The proposed development has the attention of neighboring La

Crescenta, where business leaders are concerned.

"We're mostly concerned with our local businesses and the effects

it would have on a lot of our chamber members," Crescenta Valley

Chamber of Commerce President Rick Dinger said.

He was not at the protest Wednesday but understood the picketers'

concerns.

"A Home Depot coming into our neighborhood would definitely harm a

lot of our small businesses," Dinger said.

With the backing of the Crescenta Valley Chamber of Commerce,

Dinger wrote a letter in June to Los Angeles City Councilwoman Wendy

Gruel, who represents Sunland and Tujunga, voicing the chamber's

opposition to a Home Depot at the Kmart location.

"Our worst nightmare scenario is at 7 to 9 in the morning, when

our kids are going to school, we've got 300 contractors coming into

the area to pick up their supplies for the day," said Joe Barrett, a

resident of Sunland and founder of the No Home Depot Campaign for the

Sunland-Tujunga area. "I have nothing personally with Home Depot, but

I just know it's the wrong business particularly for that location."

Attempts to reach Home Depot representatives were unsuccessful.

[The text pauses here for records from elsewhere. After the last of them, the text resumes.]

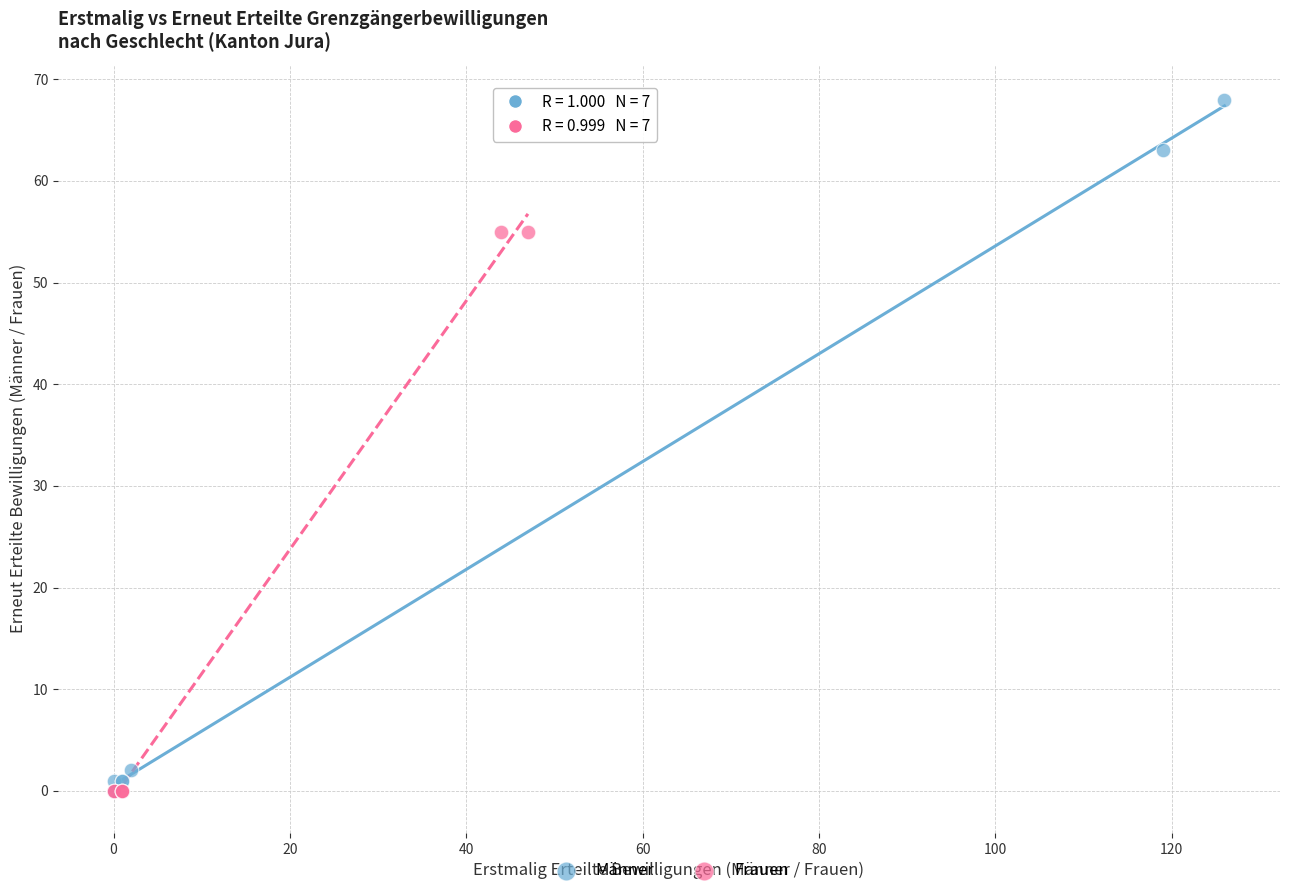

Which series has the largest Y range (max minus min)?

Männer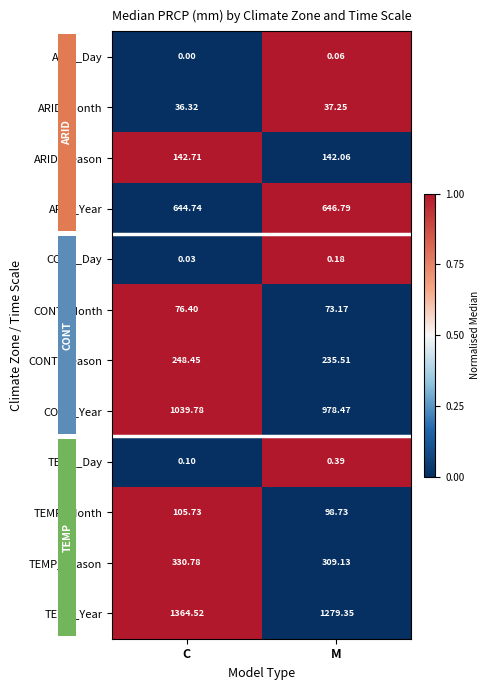

What is the spread (max minus min) of values at M?

1279.3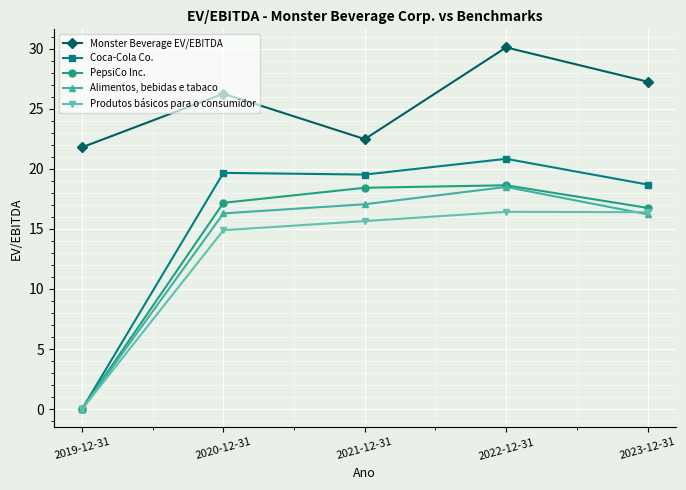

At which category does the chart reach its peak across all series?

2022-12-31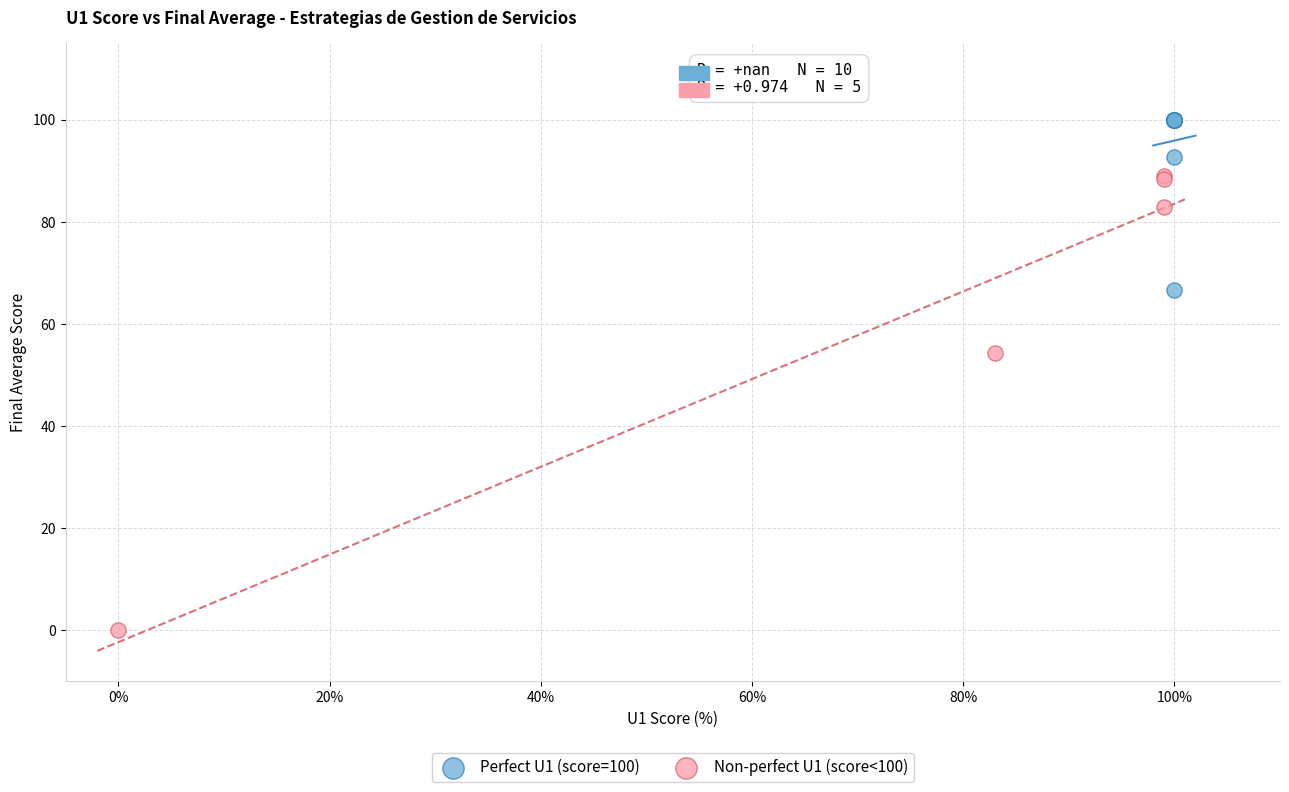

Which series has the widest spread of Y values?

Non-perfect U1 (score<100)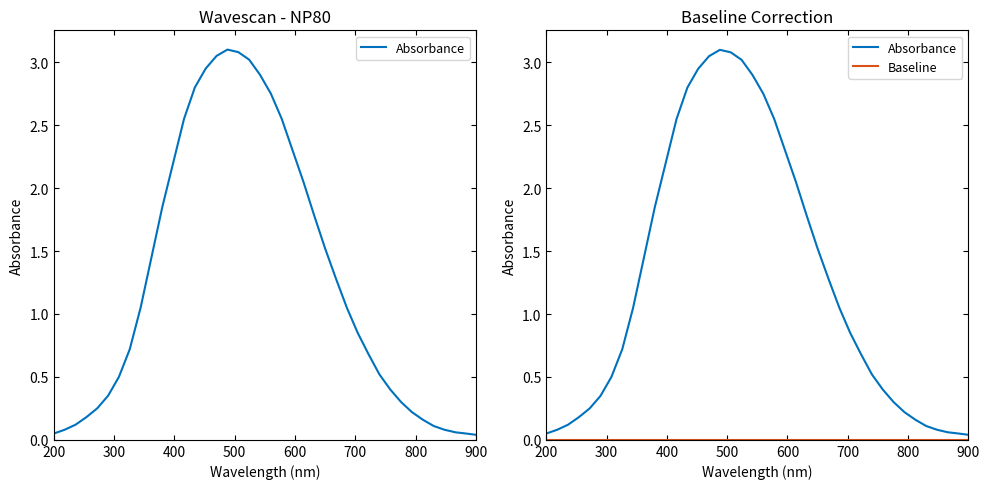

Which series has the largest total across all categories?

Absorbance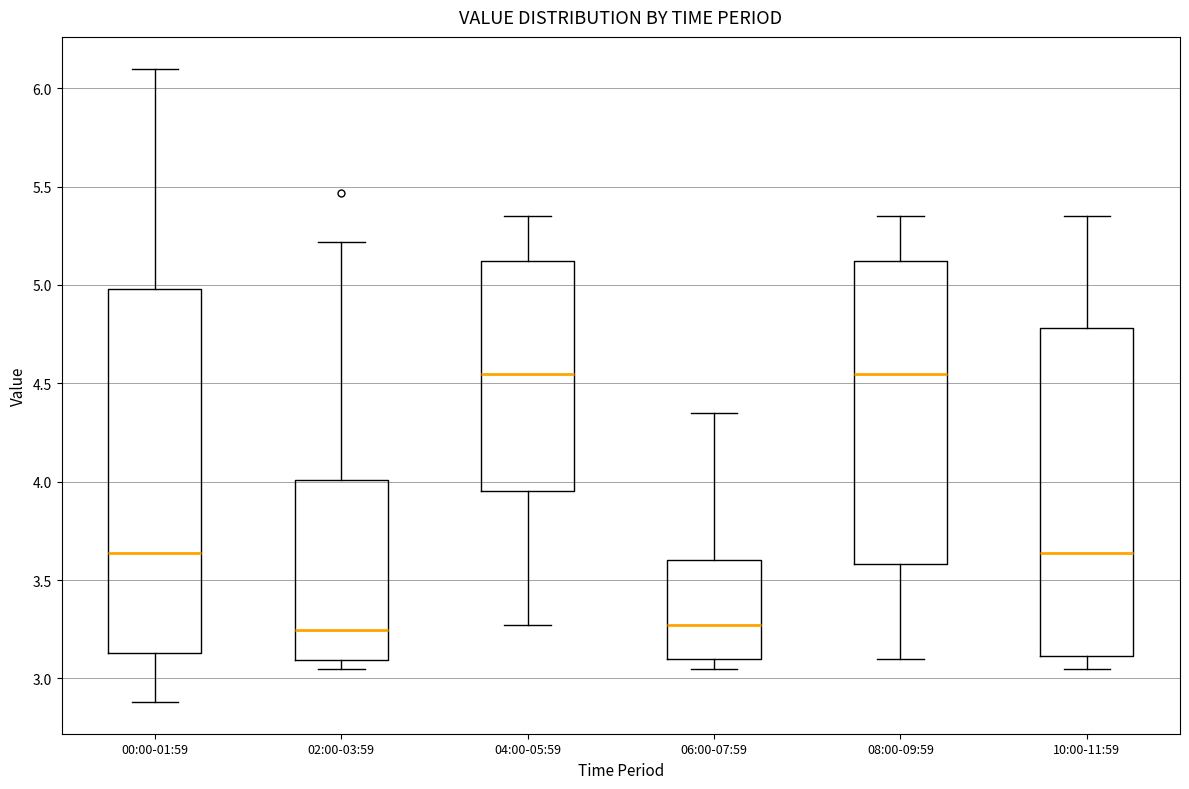

Reading left to right, read every box against the y-axis: the position of its median line, the range the box covers, and the ends of its whiskers. The values are not printed on the chart, so give them approximately, as read against the axis.

00:00-01:59: median 3.65, box 3.15 to 5.00, whiskers 2.90 to 6.10
02:00-03:59: median 3.25, box 3.10 to 4.00, whiskers 3.05 to 5.20
04:00-05:59: median 4.55, box 3.95 to 5.10, whiskers 3.25 to 5.35
06:00-07:59: median 3.25, box 3.10 to 3.60, whiskers 3.05 to 4.35
08:00-09:59: median 4.55, box 3.60 to 5.10, whiskers 3.10 to 5.35
10:00-11:59: median 3.65, box 3.10 to 4.80, whiskers 3.05 to 5.35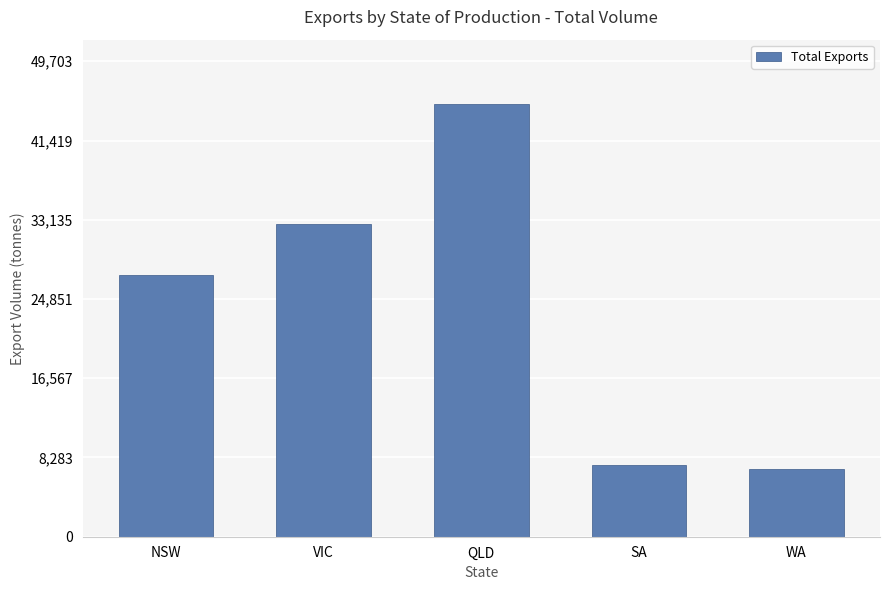

Is it true that the value at SA is 7499.0?

True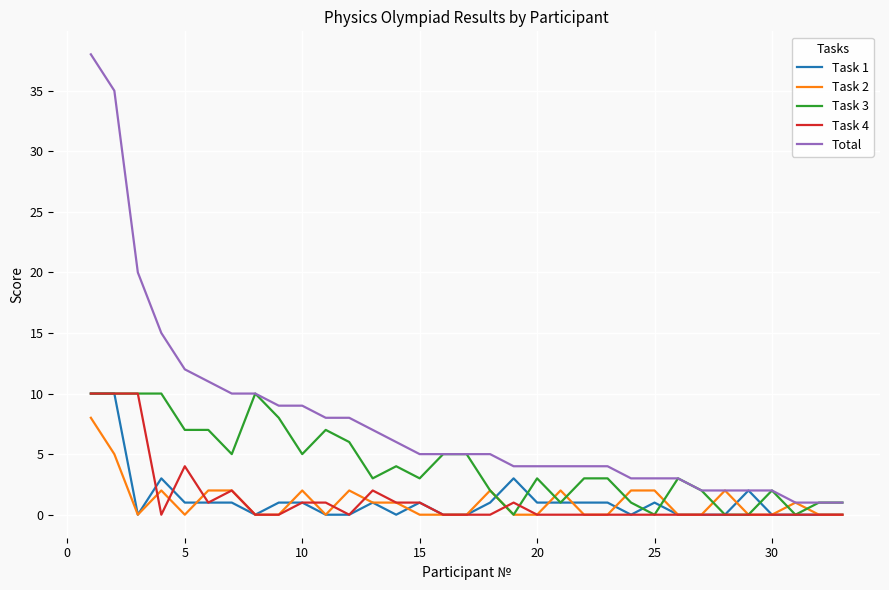

True or false: Task 4 and Total cross at least once.

False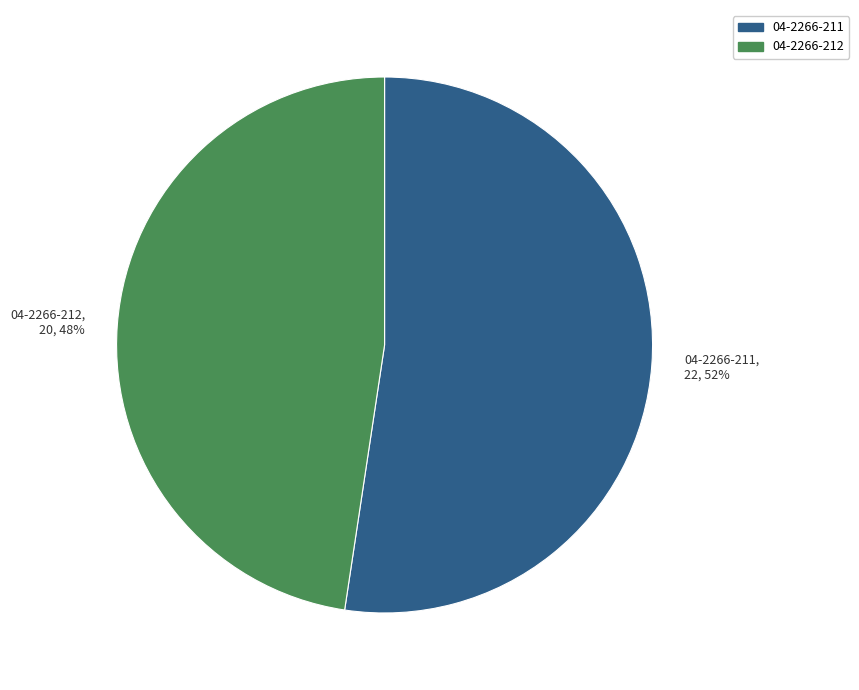

To the nearest percent, what portion does 04-2266-211 represent?

52%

About 30 picketers lined the sidewalk in front of the old Kmart

building at 7 a.m. Wednesday, at the 8000 block of Foothill

Boulevard, event organizers said, but that number had dwindled to

about six by the early afternoon.

The dwindling numbers did not sway the picketers, however, who

elicited honks from passersby every few minutes with their anti-Home

Depot signs and chants.

"We're sympathetic to the cause," said Elliott Keegan.

Keegan was driving with his father Martin, a Tujunga resident, on

Foothill Boulevard Wednesday afternoon when he saw the picketers and

decided to stop.

"We just wanted to see what the campaign is all about," he said.

The two were soon holding up signs themselves, joining the cause

against what picketers feel is a wrong retailer for the area.